### Instructions for the task
Please repeat, without alteration, the line containing "For every layout" and every line that follows it to the end of the entries below, and only those lines.

Recorded information START

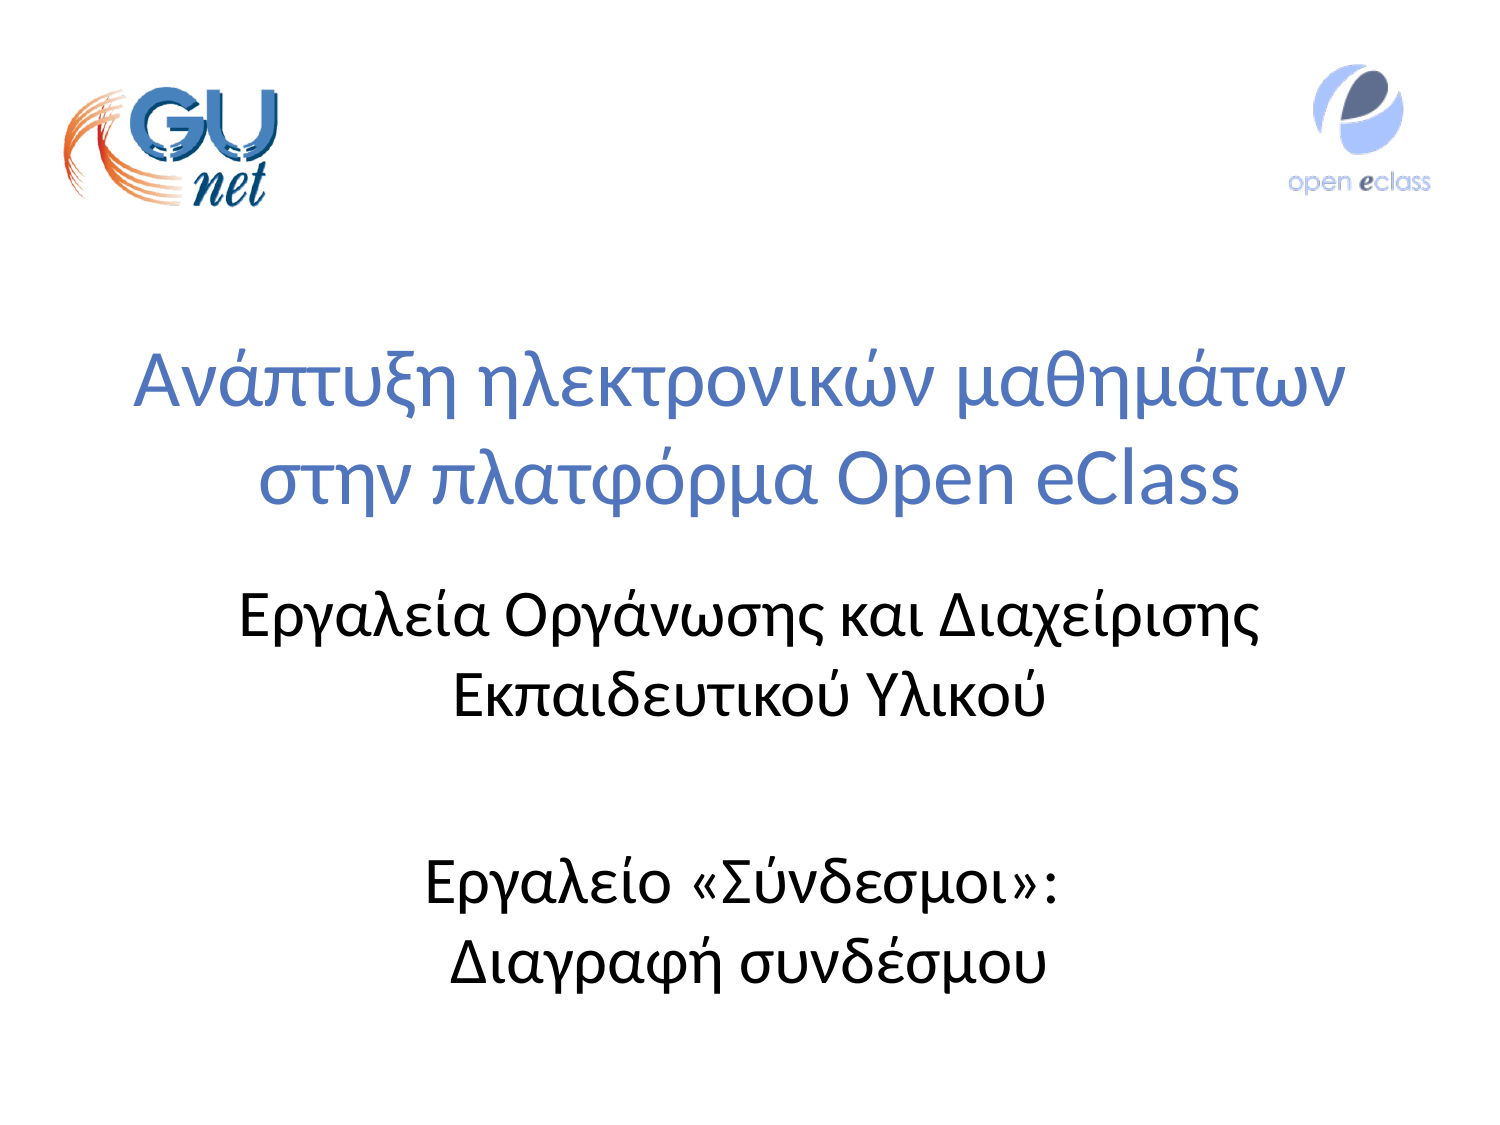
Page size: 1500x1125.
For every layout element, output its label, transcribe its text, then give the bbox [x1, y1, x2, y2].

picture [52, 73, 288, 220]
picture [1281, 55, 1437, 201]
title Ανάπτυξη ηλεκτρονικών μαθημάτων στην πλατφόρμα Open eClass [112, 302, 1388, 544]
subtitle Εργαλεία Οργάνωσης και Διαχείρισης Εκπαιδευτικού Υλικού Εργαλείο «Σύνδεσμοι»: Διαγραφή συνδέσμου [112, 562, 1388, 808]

Recorded information END

### Task answer
For every layout element, output its label, transcribe its text, then give the bbox [x1, y1, x2, y2].

picture [52, 73, 288, 220]
picture [1281, 55, 1437, 201]
title Ανάπτυξη ηλεκτρονικών μαθημάτων στην πλατφόρμα Open eClass [112, 302, 1388, 544]
subtitle Εργαλεία Οργάνωσης και Διαχείρισης Εκπαιδευτικού Υλικού Εργαλείο «Σύνδεσμοι»: Διαγραφή συνδέσμου [112, 562, 1388, 808]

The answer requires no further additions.